*** Text excerpt

If you want to verify the function is working correctly, I would recommend either changing your visualization approach or increasing your abundance threshold.


1 Like

Justine. Thank you for the feedback. I have a better understanding on how the conditions are set.

I am attaching the same figures where the four features highligthed (A, B, C, D from top to bottom). The control sample (a mix of four species) is on the left now. You will notice that features B and C are present only in control and prevalence is set to 1% (i.e, 30 samples * 0.01 = 0.3) and abundance at 0.5%. Taxa are not collapsed, barplot is visualized at rank 7.

And here is the same data where prevalence was set to 5% (30 samplex * 0.05 = 1.5)

So, features B and C fail the conditional prevalence here, but I expected them to still be retained because they were above the abundance cut-off.

Thanks for the feedback. I understand the explanation you provided, but it's not what I expected going from the plugin description. Does my explanation make sense to you? Is that a functionality that can be implemented, such that niche features (i.e., contaminants) which may be highly abundant with very low prevalence can still be retained, while low abundance and low prevalence noise can still be removed.

I think this might be a point of confusion: viewing your features as taxons is collapsing them --- you might have more than one feature that was classified as the same species/genus/etc.

******

## Work instructions
Can you carry on the forum thread about filtering features by abundance and prevalence, starting right after its last sentence?

*** Available data

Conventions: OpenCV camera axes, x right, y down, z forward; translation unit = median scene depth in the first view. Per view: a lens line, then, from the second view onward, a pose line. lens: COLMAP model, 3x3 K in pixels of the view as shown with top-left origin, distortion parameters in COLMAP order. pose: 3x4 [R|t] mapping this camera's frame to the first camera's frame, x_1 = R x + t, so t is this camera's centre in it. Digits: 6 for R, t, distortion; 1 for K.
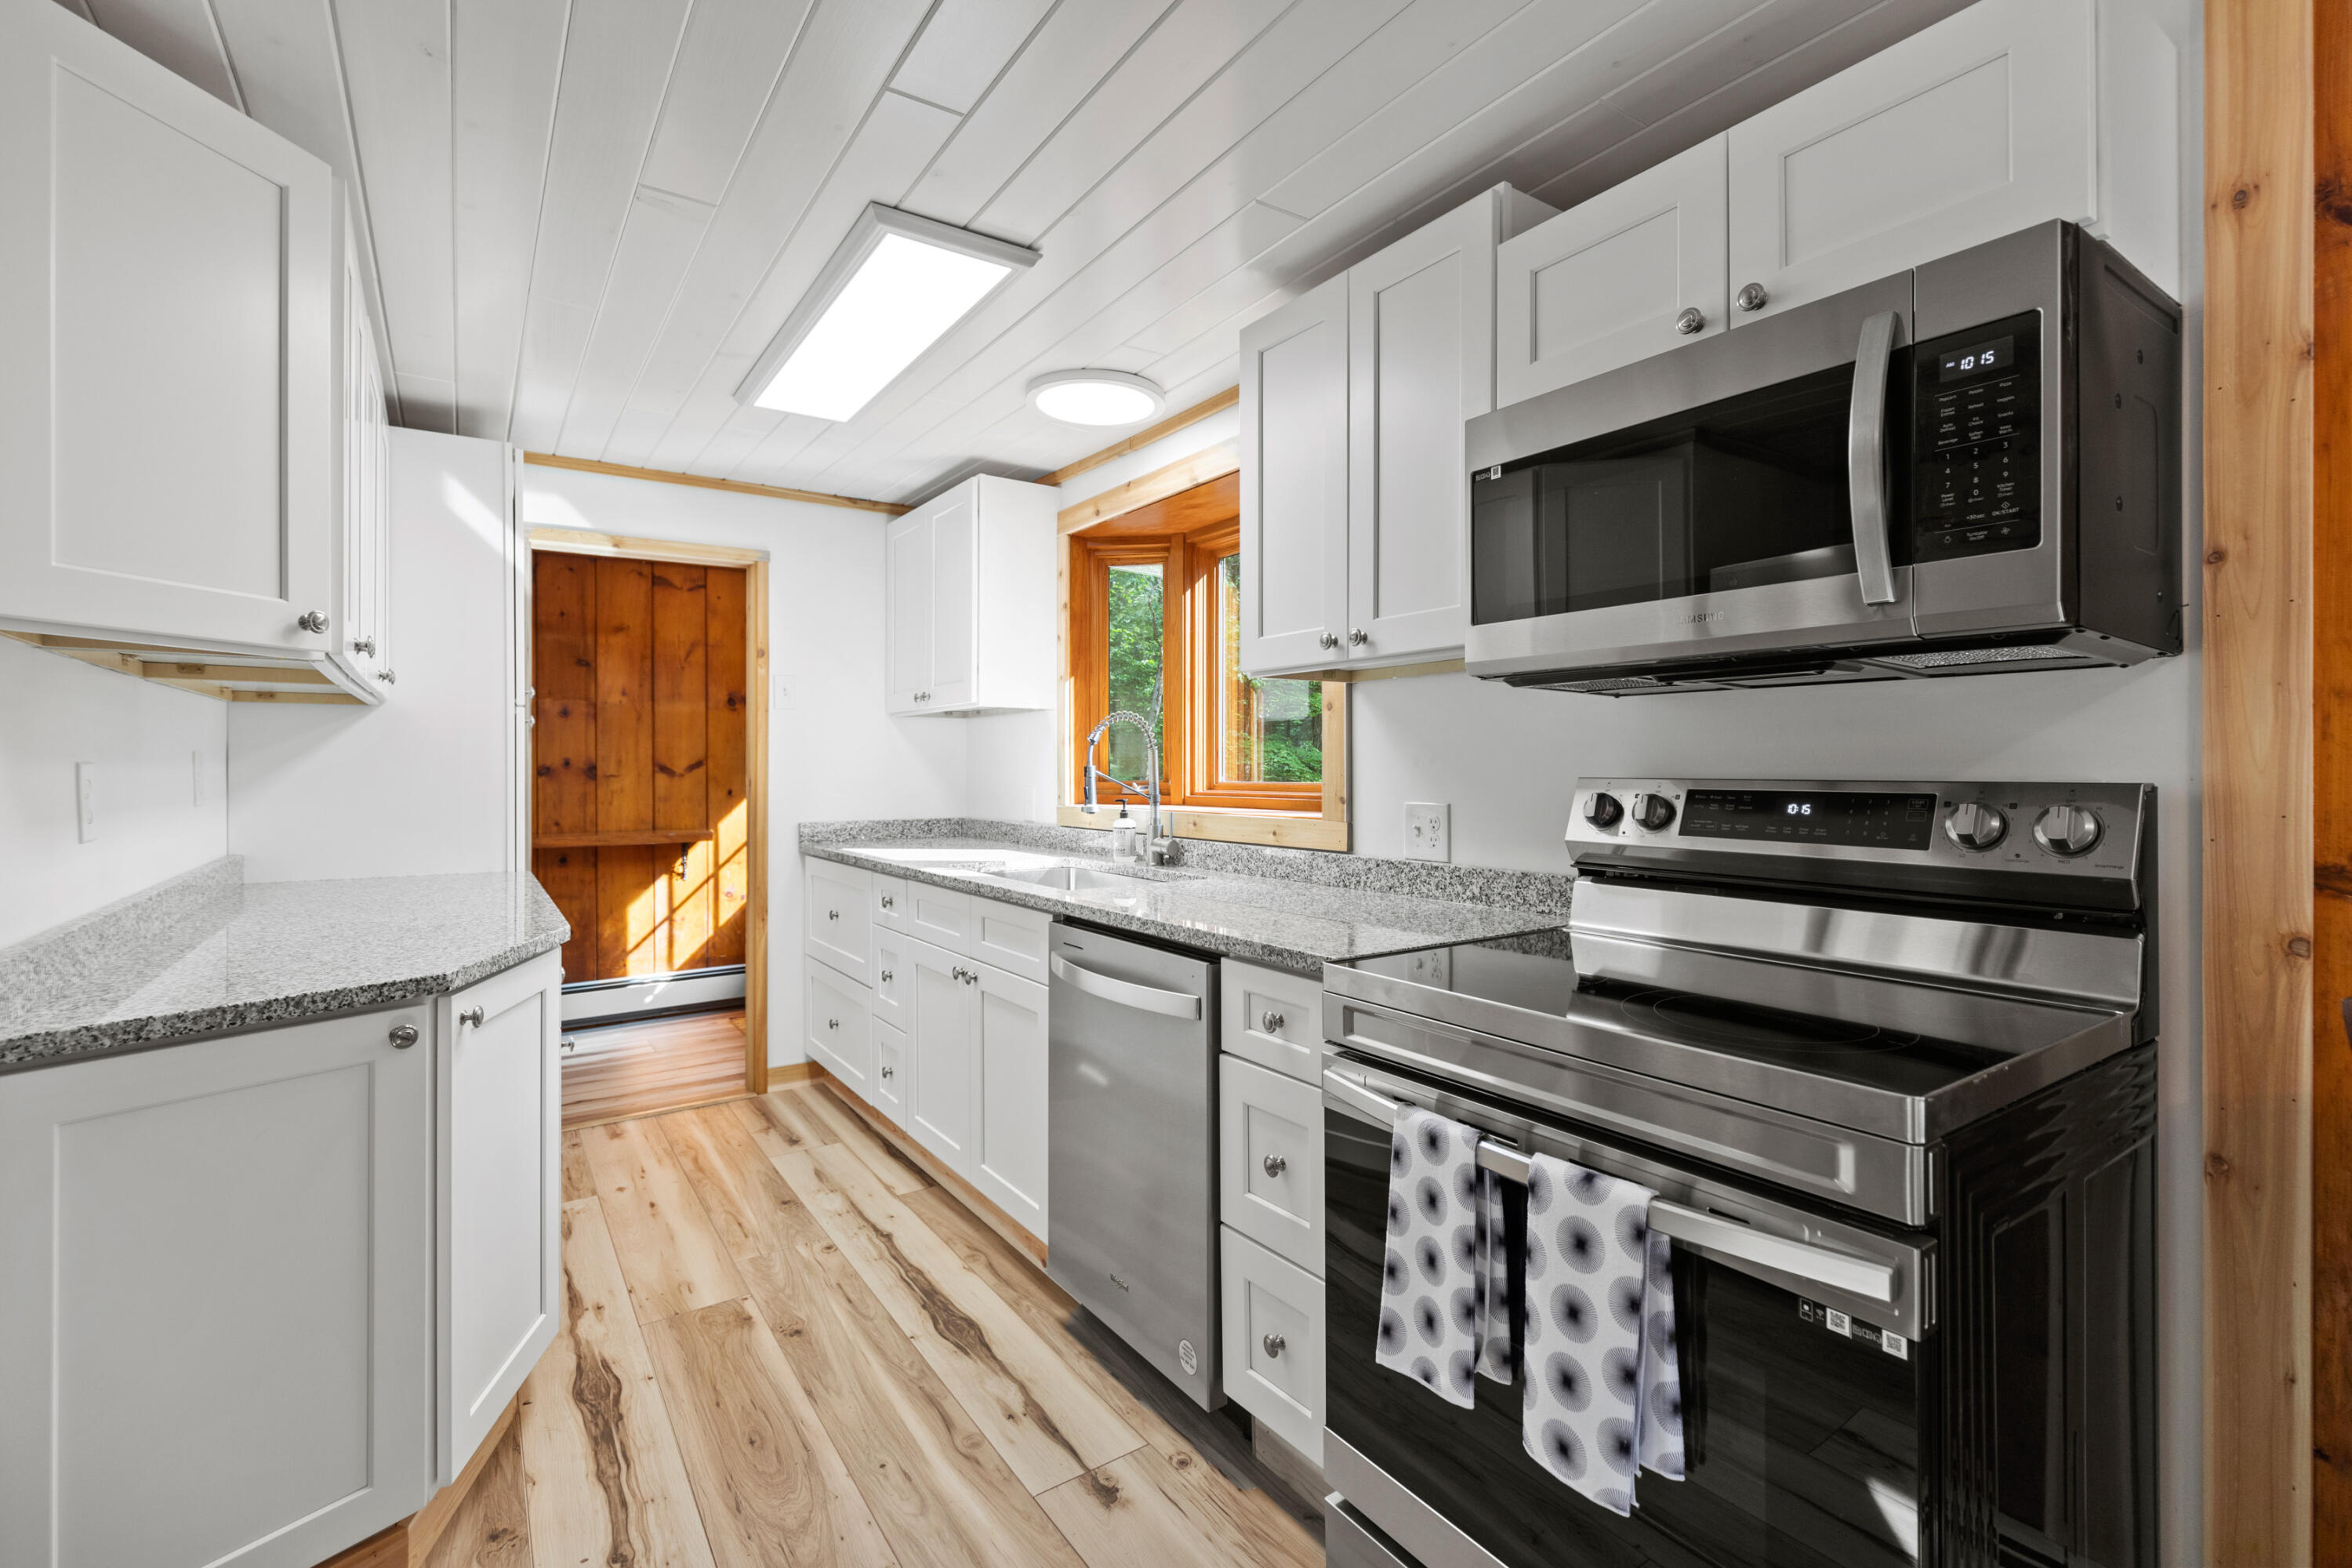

******

## Result of the task
What would be more helpful here is a feature-table heatmap of the table pre- and post-filtering.

1 Like

Negative. There are no features below rank 7. Data was imported at feature-table level, where anything below rank 7 was already collapsed at that node. As far as qiime can see, rank 7 is the lowest feature classification level. (i.e., no tax ids below species rank).
Thank you for the feedback, it is a valid observation if that was the case.

Hi @Alxdu,

I think your high abundance/low prevelance is addressed in the filter-features function I linked above; most low prevalence taxa are also low abundance. Depending on your sequencing depth, etc you could easily select for features that are abundant in a single sample as long as they have enough reads.

If you're looking for contaminat filtering specifically, I recommend looking into decontam and the forum discussion on decontamination. It's a more complex topic than what you're describing and I think that's a good area to start.